* **ZU ERLEDIGEN**
(1) Beantworte die folgenden Fragen zum Text über die Fixierung auf gesunde Ernährung, jeweils in einer eigenen Zeile.
(a) An welchem Institut arbeitet Christoph Usbeck?
(b) Was fällt bei der Untersuchung außer dem geringen Körpergewicht oft auf?
(c) Welche Verbindung ist nach Ulrich Schweiger für die Beschreibung typisch?
(2) Führe den Text über die Fixierung auf gesunde Ernährung im Anschluss an seinen letzten Satz weiter.

* **VORLIEGENDER TEXT**
_ _ _ _

Dabei wird die Nahrungsaufnahme genau geplant, oft schon über Tage im Voraus nach selbstauferlegten Ernährungsvorschriften, und die Einteilung in gesund und ungesund wird immer rigider.

"Selbst bei einer bereits streng veganen Kost lassen Betroffene dann noch immer mehr Lebensmittel weg, die potentiell krebsauslösend oder allergieauslösend oder sonst irgendwie ungesund sind, etwa durch mögliche Zusatzstoffe. Es kommt dadurch zwangsläufig zu Mangelerscheinungen, die sogar lebensbedrohlich werden können", erläutert Christoph Usbeck vom Institut für Allgemeine Psychologie der Universität Düsseldorf im Gespräch mit der "Ärzte Zeitung".

Zu den körperlichen treten mit der Zeit auch psychische Symptome hinzu. Es kommt zu Antriebsmangel und sozialem Rückzug. Die Betroffenen fokussieren sich dadurch immer mehr auf ihre angeblich gesunde Ernährung - ein Teufelskreis entsteht.

"Das Problem ist, daß Betroffene in ihrem Eßverhalten keinen Krankheitswert sehen. Sie schweben in ihrer Welt mit ihrer Sicht von Körper und Ernährung und sind oft sehr sendungsbewußt", so Usbeck. Sie versuchen auch, andere Menschen in ihrer Umgebung entsprechend zu beeinflussen, und fühlen sich aufgrund der eisernen Selbstdisziplin, die ihre extreme Ernährungsform erfordert, jenen, die Bratwurst und Burger essen, oft überlegen.

Energielosigkeit und gestörter Schlaf führen zum Arztbesuch

Gründe für einen Arztbesuch sind nach Angaben des Düsseldorfer Diplom-Psychologen eher Klagen über eine eingeschränkte psychische und körperliche Leistungsfähigkeit mit Konzentrations- oder Schlafstörungen und Energielosigkeit. Bei der Untersuchung fallen dann außer dem geringen Körpergewicht oft ein extrem niedriger Blutdruck oder eine Bradykardie auf. Erst im Gespräch werde dann eine ausgeprägte Fixierung auf gesunde Ernährung deutlich, etwa eine sehr strenge vegane Ernährung verbunden mit einer übersteigerten Risikobewertung vermeintlich ungesunder Kost.

      Perfektionismus ist bekannt als Risikofaktor für Eßstörungen.
   

Für Privatdozent Dr. Ulrich Schweiger von der Klinik für Psychiatrie und Psychotherapie der Universität Lübeck ist diese Beschreibung typisch für die Verbindung einer zwanghaften Persönlichkeitsstörung mit Perfektionismus und einer Anorexia nervosa. "Und das ist überhaupt nichts Neues, sondern ist in dieser Form in der Fachliteratur gut beschrieben", so Schweiger zur "Ärzte Zeitung".

_ _ _ _

* **BEREITGESTELLTE DATEN**
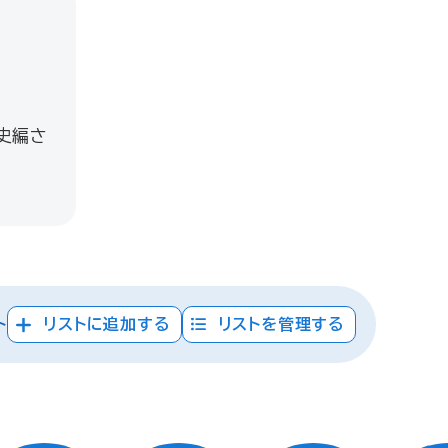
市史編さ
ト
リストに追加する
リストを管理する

_ _ _ _

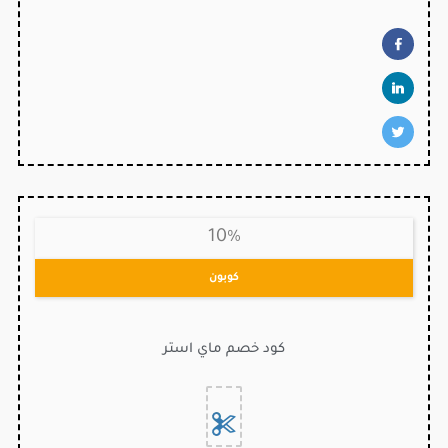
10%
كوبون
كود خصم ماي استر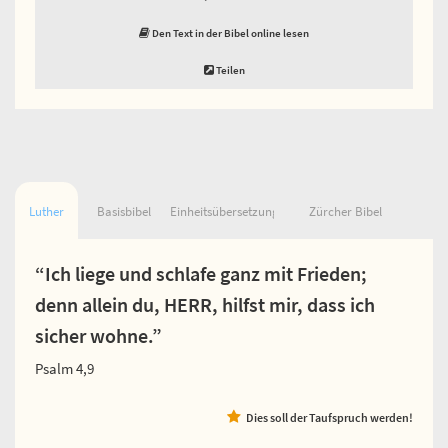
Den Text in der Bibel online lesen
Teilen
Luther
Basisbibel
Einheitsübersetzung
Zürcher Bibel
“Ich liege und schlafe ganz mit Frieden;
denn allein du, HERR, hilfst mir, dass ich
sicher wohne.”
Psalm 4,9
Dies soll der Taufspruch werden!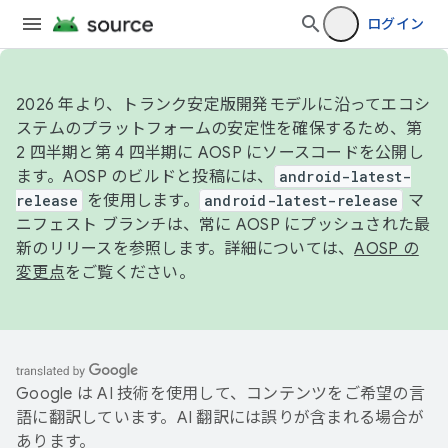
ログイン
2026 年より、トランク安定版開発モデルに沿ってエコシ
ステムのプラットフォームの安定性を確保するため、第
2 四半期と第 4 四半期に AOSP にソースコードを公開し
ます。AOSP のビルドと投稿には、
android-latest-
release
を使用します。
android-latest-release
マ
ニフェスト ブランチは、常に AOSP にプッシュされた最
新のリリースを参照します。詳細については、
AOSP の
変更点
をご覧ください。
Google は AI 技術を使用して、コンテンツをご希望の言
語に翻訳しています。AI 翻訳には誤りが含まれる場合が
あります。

_ _ _ _

* **GELÖSTE AUFGABEN**
(1)
(a) Am Institut für Allgemeine Psychologie der Universität Düsseldorf.
(b) Ein extrem niedriger Blutdruck oder eine Bradykardie.
(c) Die Verbindung einer zwanghaften Persönlichkeitsstörung mit Perfektionismus und einer Anorexia nervosa.

(2)
So weisen nach seinen Angaben etwa 50 bis 60 Prozent der Patienten mit Anorexia nervosa und 40 Prozent der Bulimie-Patienten eine Zwangsstörung als Komorbidität auf. So sei natürlich auch bekannt, daß Patienten ihre Vorstellungen von gesunder Ernährung ins Zwanghafte übersteigern können und daß dieser perfektionistische Stil im Umgang mit Nahrungsmitteln und mit Informationen über Nahrungsmittel ein Risikofaktor für eine Eßstörung ist. "Man muß aber in der psychiatrischen Diagnostik nun nicht für alle Kombinationen, so typisch sie auch sein mögen, immer neue Namen erfinden", betont der Psychiater.

Doch warum neigen manche Menschen eher als andere dazu, den Bogen bei gesunder Ernährung zu überspannen und ins Extreme zu verfallen? "Eine Hypothese geht davon aus, daß diese Form der Ernährung mit ihrer strengen Nahrungsauswahl es den Betroffenen ermöglicht, eine gewisse Kontrolle auszuüben, die ihnen in anderen Lebensbereichen abhanden gekommen ist. Es würde also eine Funktionalität bestehen, wie sie auch bei Anorexia-Patienten bekannt ist", erläutert Usbeck. Die Fixierung auf gesundes Essen könnte daher ein Bewältigungsversuch sein, Ängste und ein geringes Selbstwertgefühl in den Griff zu bekommen.

Die Therapie ist ähnlich wie bei Magersüchtigen. Zusätzlich zu Ernährungsmaßnahmen bei extremem Untergewicht sei eine Psychotherapie wichtig, so Usbeck.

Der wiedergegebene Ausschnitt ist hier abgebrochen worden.